Cristina even wants the AUH to continue to exist and coexist with the SBU, but to eliminate the entire family of social plans of the national government such as the Enhance Work, the Food Card and the Argentina Hace. To put it another way: her idea is to take support away from all social organizations, especially the Evita Movement. “The Evita Movement says that all these people are part of what they call ‘the popular economy’. For us that is a verse. There is no popular economy. Economy there is only one and it is the one that all economically active people know, “one of the leaders of La Cámpora told Clarín that he knows the details of what Cristina wants in that field.

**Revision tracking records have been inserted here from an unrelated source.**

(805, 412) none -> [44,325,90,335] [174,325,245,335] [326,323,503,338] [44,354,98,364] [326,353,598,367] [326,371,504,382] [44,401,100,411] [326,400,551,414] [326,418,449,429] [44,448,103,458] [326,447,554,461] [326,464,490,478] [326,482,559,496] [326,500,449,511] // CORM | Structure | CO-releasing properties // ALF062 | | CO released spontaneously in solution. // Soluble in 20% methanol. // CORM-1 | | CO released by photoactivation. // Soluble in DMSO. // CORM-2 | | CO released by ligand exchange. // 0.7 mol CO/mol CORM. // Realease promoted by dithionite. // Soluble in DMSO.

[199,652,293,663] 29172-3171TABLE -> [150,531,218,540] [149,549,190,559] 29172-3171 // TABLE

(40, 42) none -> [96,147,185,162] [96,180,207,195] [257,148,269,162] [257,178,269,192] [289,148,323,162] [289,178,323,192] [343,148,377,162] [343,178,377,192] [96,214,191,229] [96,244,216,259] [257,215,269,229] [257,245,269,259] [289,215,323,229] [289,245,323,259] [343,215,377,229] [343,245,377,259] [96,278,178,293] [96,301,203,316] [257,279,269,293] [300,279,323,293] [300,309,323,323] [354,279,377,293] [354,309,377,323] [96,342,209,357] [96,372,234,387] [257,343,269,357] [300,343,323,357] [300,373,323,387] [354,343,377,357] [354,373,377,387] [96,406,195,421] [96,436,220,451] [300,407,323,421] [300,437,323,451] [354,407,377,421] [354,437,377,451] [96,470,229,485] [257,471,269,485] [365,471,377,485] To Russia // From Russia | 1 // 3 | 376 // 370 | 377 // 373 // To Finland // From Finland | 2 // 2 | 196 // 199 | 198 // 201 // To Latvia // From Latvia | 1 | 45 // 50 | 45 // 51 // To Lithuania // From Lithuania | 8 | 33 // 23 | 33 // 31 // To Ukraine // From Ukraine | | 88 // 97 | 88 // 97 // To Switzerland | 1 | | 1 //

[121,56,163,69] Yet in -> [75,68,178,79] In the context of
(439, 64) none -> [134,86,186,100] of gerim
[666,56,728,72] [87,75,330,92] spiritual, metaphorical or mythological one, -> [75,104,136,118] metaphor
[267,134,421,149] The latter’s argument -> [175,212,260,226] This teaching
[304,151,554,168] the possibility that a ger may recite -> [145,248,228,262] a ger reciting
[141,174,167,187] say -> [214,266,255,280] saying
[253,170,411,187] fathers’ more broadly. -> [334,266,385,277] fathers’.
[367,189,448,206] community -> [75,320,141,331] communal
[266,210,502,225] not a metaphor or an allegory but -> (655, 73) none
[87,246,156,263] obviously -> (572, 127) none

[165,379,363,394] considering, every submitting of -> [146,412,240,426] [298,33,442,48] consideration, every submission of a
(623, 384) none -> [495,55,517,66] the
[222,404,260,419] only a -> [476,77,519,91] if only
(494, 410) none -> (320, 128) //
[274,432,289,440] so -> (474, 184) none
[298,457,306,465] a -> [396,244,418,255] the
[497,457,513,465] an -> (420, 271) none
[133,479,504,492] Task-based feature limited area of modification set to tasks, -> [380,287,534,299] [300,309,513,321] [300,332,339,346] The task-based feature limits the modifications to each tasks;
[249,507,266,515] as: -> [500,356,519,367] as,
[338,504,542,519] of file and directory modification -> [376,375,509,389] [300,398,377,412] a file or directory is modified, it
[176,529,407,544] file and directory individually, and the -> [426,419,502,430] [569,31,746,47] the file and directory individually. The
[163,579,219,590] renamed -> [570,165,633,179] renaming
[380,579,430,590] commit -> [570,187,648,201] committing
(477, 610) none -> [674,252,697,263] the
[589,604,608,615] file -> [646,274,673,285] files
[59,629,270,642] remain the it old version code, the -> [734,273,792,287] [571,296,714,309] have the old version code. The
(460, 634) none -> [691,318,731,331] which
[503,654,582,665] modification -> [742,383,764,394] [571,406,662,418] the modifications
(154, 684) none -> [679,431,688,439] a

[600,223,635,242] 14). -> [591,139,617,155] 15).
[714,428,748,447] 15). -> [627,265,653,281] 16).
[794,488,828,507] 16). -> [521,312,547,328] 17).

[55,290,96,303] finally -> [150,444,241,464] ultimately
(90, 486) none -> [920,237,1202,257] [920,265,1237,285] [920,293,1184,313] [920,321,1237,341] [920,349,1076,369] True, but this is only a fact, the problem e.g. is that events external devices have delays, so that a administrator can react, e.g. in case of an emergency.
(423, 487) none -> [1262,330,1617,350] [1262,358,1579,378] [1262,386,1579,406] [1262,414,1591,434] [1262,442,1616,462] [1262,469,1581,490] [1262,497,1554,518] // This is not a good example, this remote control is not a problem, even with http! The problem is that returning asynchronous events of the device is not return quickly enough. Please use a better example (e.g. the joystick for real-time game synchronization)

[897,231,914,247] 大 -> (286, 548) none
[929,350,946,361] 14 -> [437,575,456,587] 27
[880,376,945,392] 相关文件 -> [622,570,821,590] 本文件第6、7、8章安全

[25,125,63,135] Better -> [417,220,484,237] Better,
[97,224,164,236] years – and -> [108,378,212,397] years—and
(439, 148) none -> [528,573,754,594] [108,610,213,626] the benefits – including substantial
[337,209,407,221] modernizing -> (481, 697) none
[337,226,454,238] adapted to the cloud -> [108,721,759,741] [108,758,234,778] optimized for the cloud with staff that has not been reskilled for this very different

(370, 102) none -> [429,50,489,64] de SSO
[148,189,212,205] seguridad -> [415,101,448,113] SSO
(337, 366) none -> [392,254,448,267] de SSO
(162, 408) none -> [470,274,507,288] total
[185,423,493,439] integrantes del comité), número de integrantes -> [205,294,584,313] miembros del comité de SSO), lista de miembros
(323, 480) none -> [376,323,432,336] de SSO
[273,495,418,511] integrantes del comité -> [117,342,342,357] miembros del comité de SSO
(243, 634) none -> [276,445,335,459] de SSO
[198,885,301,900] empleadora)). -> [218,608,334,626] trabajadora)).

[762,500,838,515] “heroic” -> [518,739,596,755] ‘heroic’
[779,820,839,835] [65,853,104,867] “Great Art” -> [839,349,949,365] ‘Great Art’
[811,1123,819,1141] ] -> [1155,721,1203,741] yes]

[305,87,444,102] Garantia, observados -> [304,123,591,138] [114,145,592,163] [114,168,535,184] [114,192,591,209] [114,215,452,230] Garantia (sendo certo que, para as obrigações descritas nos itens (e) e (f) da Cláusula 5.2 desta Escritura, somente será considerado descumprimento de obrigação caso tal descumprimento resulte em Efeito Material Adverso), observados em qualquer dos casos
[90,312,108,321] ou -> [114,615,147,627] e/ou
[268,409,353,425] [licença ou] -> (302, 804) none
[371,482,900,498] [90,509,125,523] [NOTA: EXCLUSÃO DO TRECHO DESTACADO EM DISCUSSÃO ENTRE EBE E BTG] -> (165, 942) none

In the Government they anticipate that the State has no way of obtaining financing for a plan of these characteristics. Martin Guzman He already told Zabaleta at the end of last year that an idea of ​​that style is not possible to finance. Once again, La Cámpora has an answer for this prevention. “Let’s look because with the sane it goes more or less. We have to see who we are going to ponder as companions and companions who lead, to try to cross that border because if not, they tell us ‘you can’t’ here with the Universal Basic Salary or ‘no, fiscally it can’t be done. Let people die of hunger, because fiscally…’ I say: what the hell? Let’s look to see where we got itwho do we have to fight with, where do we have to go to resolve this situation,” he said last week Andres “Crow” Larroqueone of the heads of La Cámpora and Minister of Community Development of the province of Buenos Aires.

The vice president wants to put this issue at the center of next year’s presidential replacement campaign. Again Larroque explained it in a more stark way. “We are in discount time, if we do not react, because the elections are already, if it was not clear, the only way, and I say it again, that we have a chance (…) If we do not generate events of political magnitude that pierce the mediatic siege… Everyone found out about the AUH”, explained the Axel Kicillof official.